We need popular participation, not populism
Publisher: Red Pepper
Date Written: 27/02/2017
Year Published: 2017
Resource Type: Article
Cx Number: CX20532
Wainright dissects the problems with liberal democracy and argues for real democratic self-government.
When the cold war was over and the free market right victorious, the new participatory left nevertheless continued to grow and make significant breakthroughs, most notably in Latin America in the 1990s. At this point, liberal elites screeched 'populism' as their term of abuse, for Lula's Workers Party, Evo Morales' Socialist Movement, and Chavez's successful overthrow of Venezuela's military dictatorship.

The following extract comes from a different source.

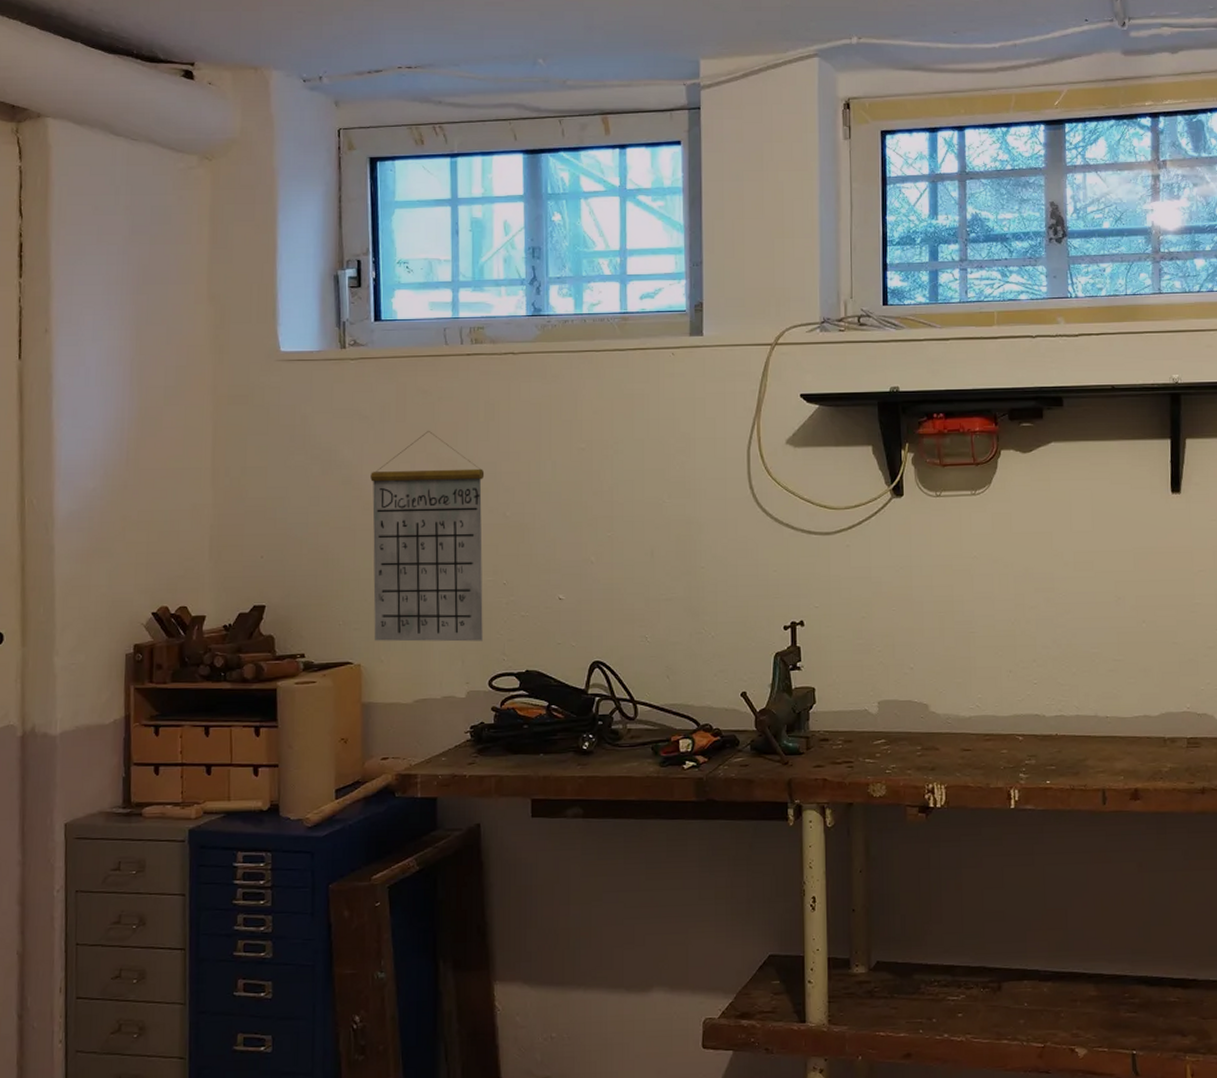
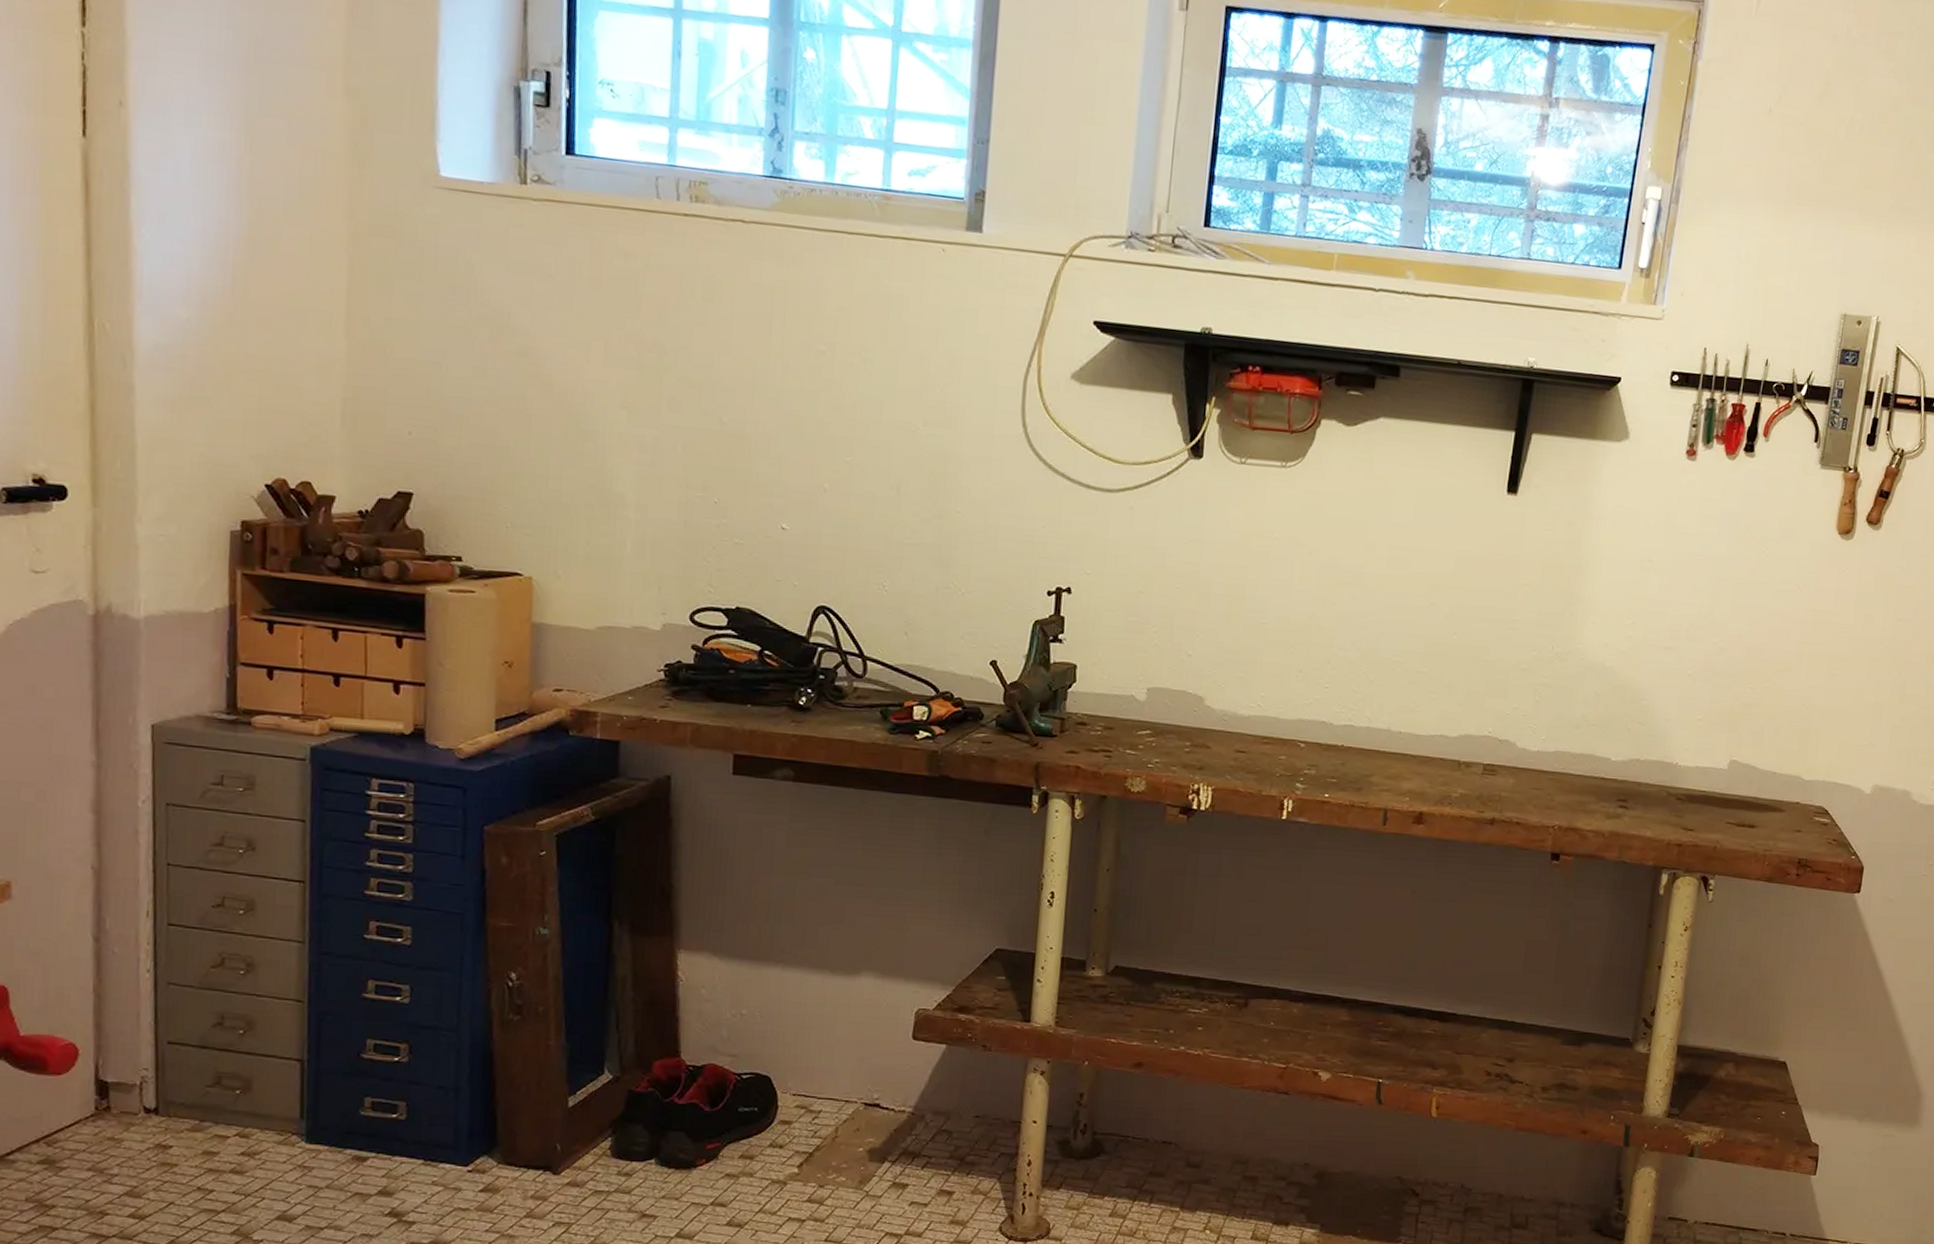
calendar: present [370,431,485,642] -> none [550,304,699,567]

In response, Argentinian political theorist Ernesto Laclau (1935-2014) exposed this attack for what it was and still is: a class-based contempt and fear of the people as self-determining political actors; a thoroughly anti-democratic rejection of the 'intrusion' of workers and peasants into the sacred citadels of government. His long-time collaborator, Chantal Mouffe, has followed this with a powerful analysis of the tensions between liberalism and democracy. She shows how democracy, with its concern with inequality, will never flourish if it remains subordinate to liberalism, through which equality is sidelined by an abstract and therefore partial notion of freedom.

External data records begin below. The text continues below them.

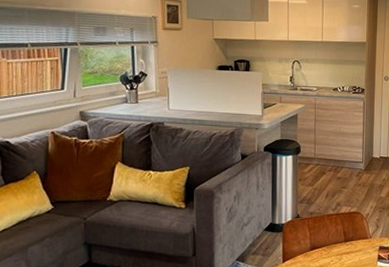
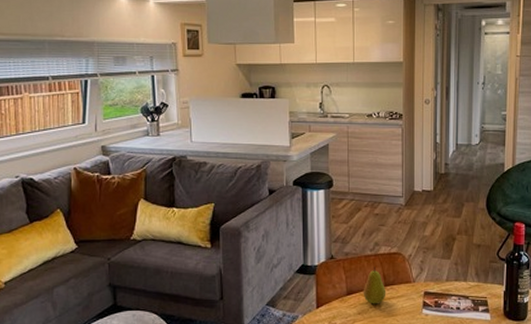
fruit: none [325,224,346,258] -> present [363,266,387,304]

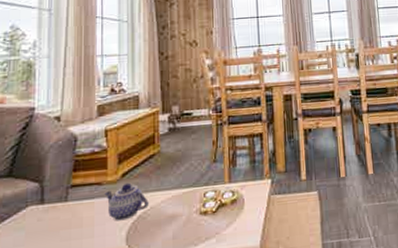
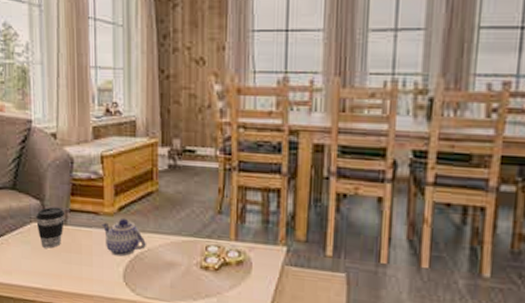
coffee cup: none [33,185,66,230] -> present [36,207,65,249]

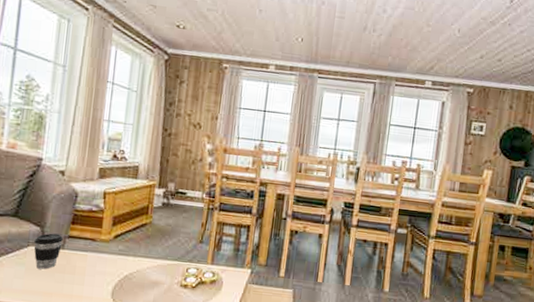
teapot: present [102,217,146,257] -> none [97,244,136,277]

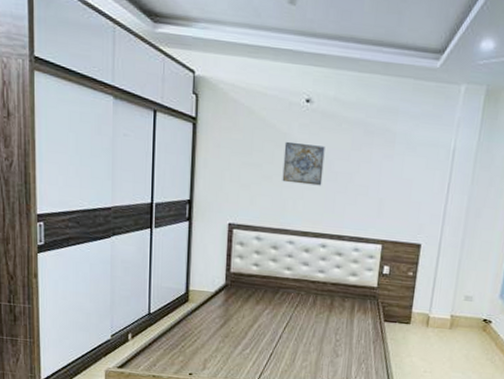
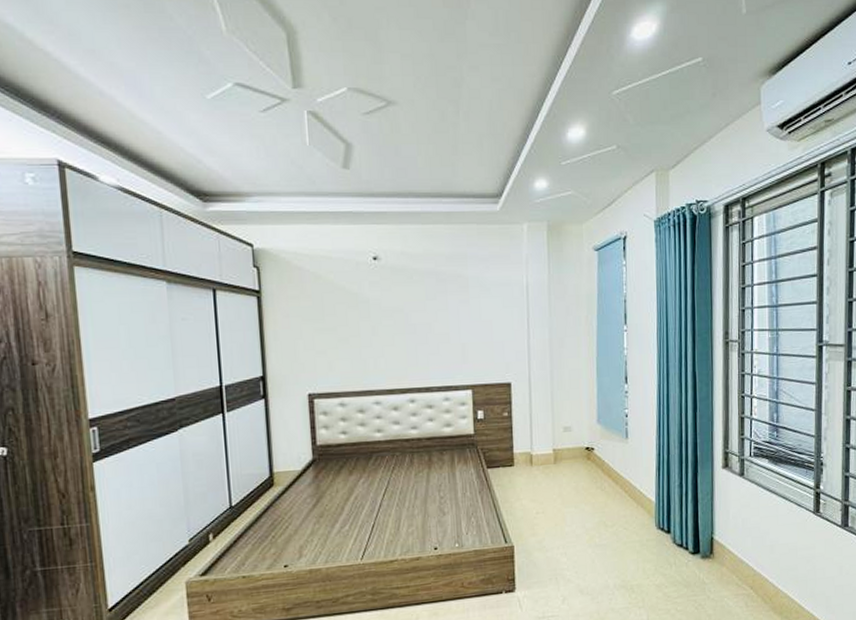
wall art: present [282,141,325,186] -> none [357,300,402,343]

While there is much of value in both their analyses, their solution - to assert, from the left, the need for 'a political frontier' that divides society into two camps, calling for the mobilisation of the 'underdog' against 'those in power', 'them' and 'us' - is not a sufficient condition for an effective transformative strategy.

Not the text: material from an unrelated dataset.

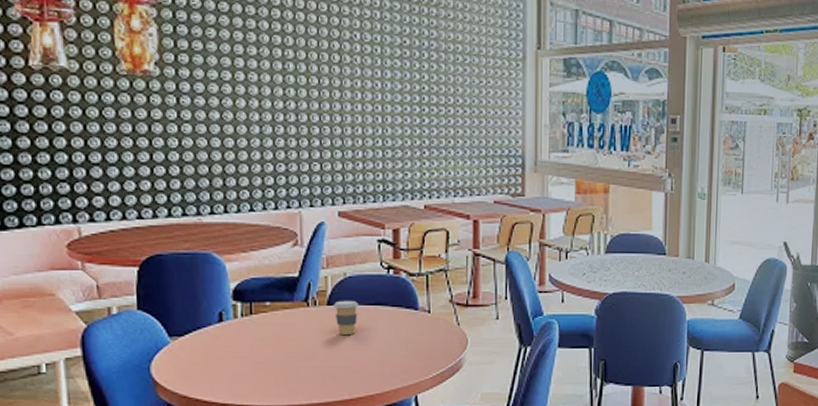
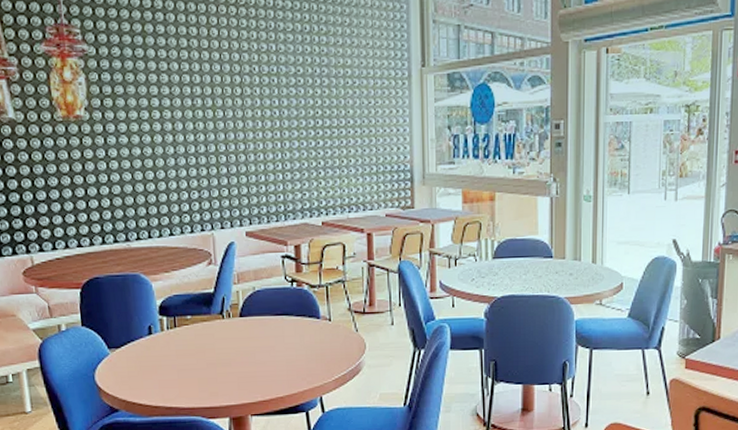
coffee cup: present [333,300,359,336] -> none [244,311,267,344]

Arguably, such a reframing is a necessary condition for gaining a popular hearing electorally. Certainly, the rightward move towards a self-satisfied consensual centre, highlighted by Mouffe, left the electoral battlefield wide open to the populist right. But breaking the constraining hold of liberalism - and a proper challenge the inequalities that feed the right -- requires a more structural reconfiguration of politics and capitalism than this.